# Written task:
Every line containing the word "pixels" must be pulled from the records.

# Records for this task:
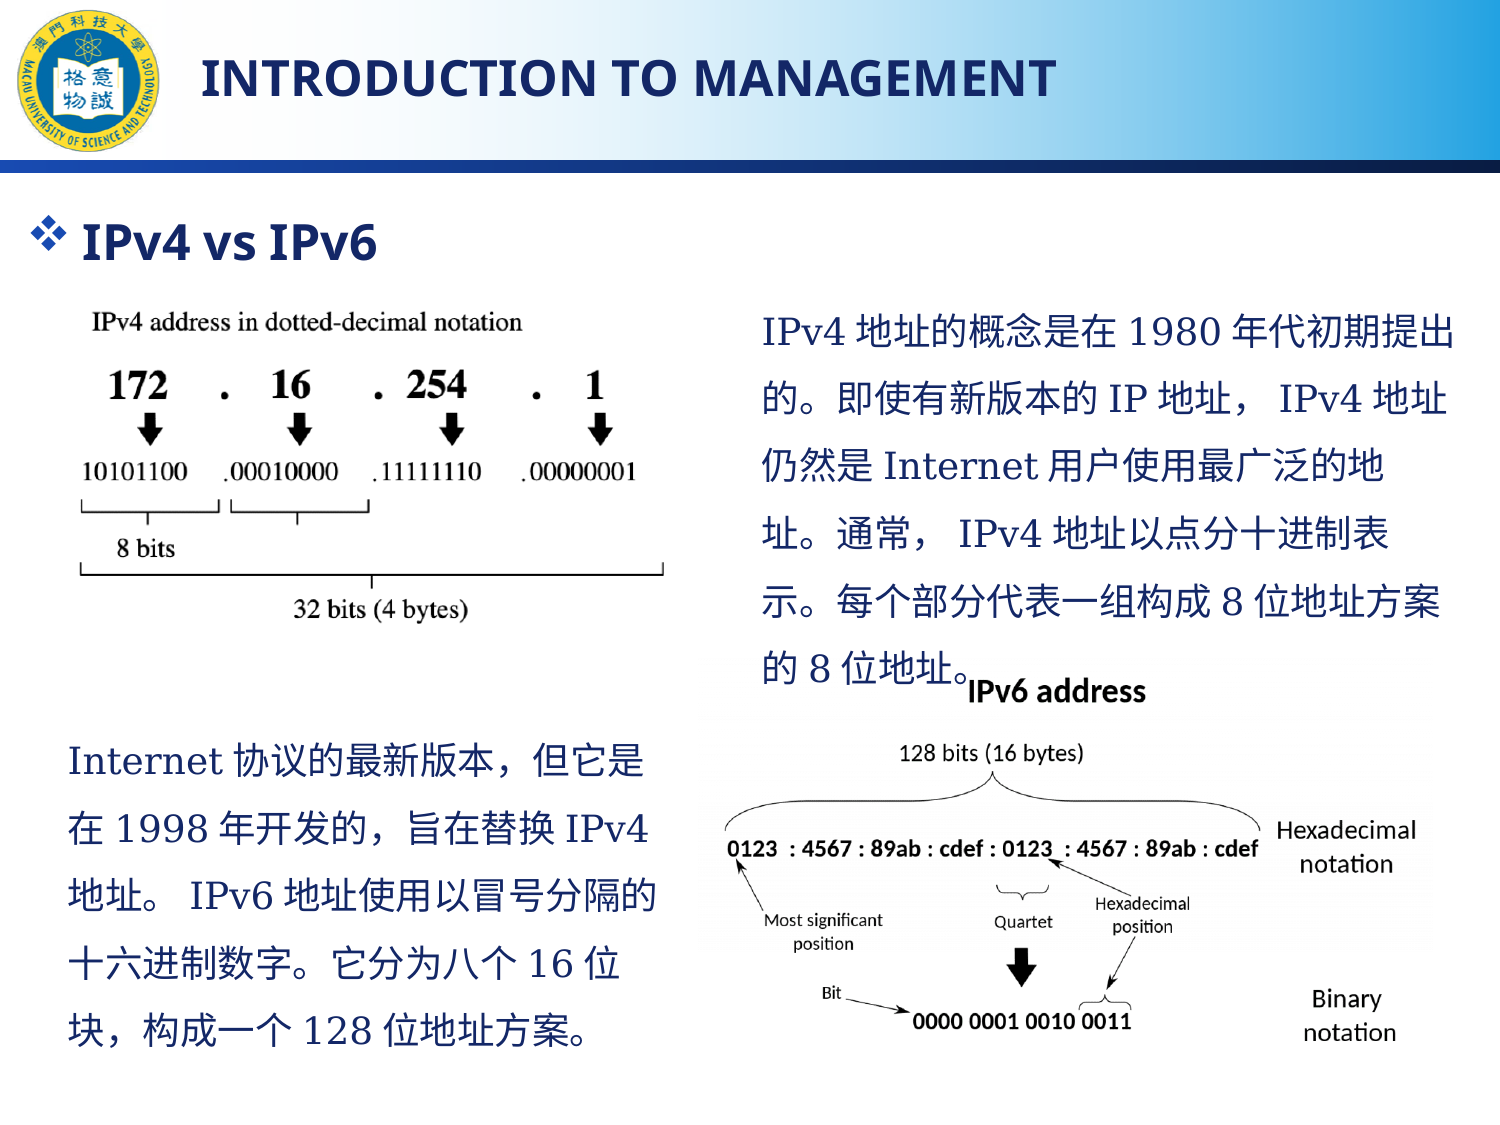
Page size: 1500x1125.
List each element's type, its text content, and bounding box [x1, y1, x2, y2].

==

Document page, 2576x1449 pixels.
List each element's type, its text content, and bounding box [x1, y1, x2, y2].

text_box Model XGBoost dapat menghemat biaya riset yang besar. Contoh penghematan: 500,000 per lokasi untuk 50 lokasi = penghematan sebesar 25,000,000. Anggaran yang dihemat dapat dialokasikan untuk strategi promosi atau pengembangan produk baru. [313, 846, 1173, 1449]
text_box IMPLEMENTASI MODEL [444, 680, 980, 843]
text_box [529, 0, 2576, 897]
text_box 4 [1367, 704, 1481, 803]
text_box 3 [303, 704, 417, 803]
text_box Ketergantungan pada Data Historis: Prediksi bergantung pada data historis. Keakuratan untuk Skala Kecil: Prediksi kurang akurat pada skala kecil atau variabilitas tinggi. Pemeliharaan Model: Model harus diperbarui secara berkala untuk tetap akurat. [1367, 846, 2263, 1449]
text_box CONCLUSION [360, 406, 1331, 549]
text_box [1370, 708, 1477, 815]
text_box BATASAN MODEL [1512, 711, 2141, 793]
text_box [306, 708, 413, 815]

...

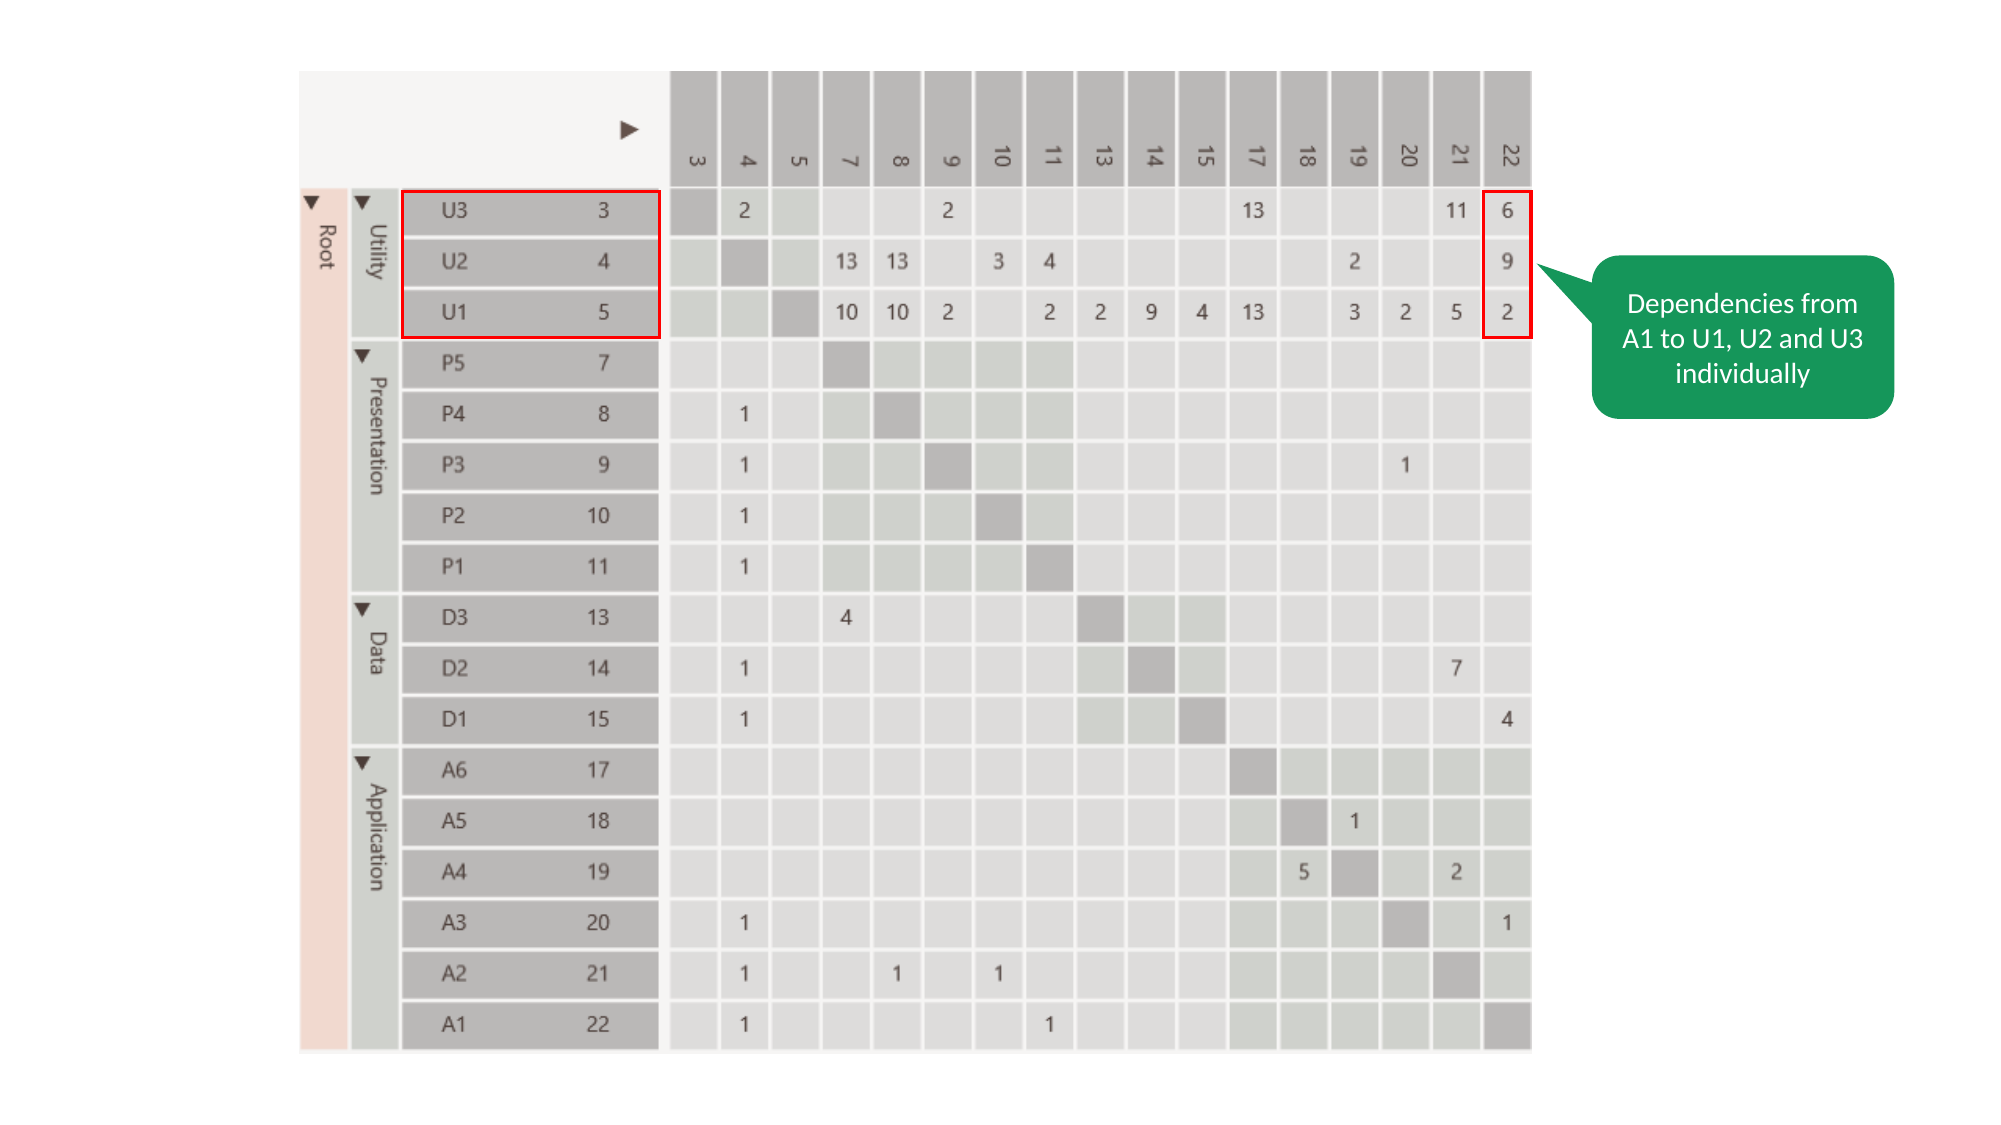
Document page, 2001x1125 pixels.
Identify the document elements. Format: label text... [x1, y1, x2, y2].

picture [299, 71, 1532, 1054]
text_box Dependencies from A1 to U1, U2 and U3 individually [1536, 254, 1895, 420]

# Answer to the problem:
Document page, 2576x1449 pixels.
Document page, 2001x1125 pixels.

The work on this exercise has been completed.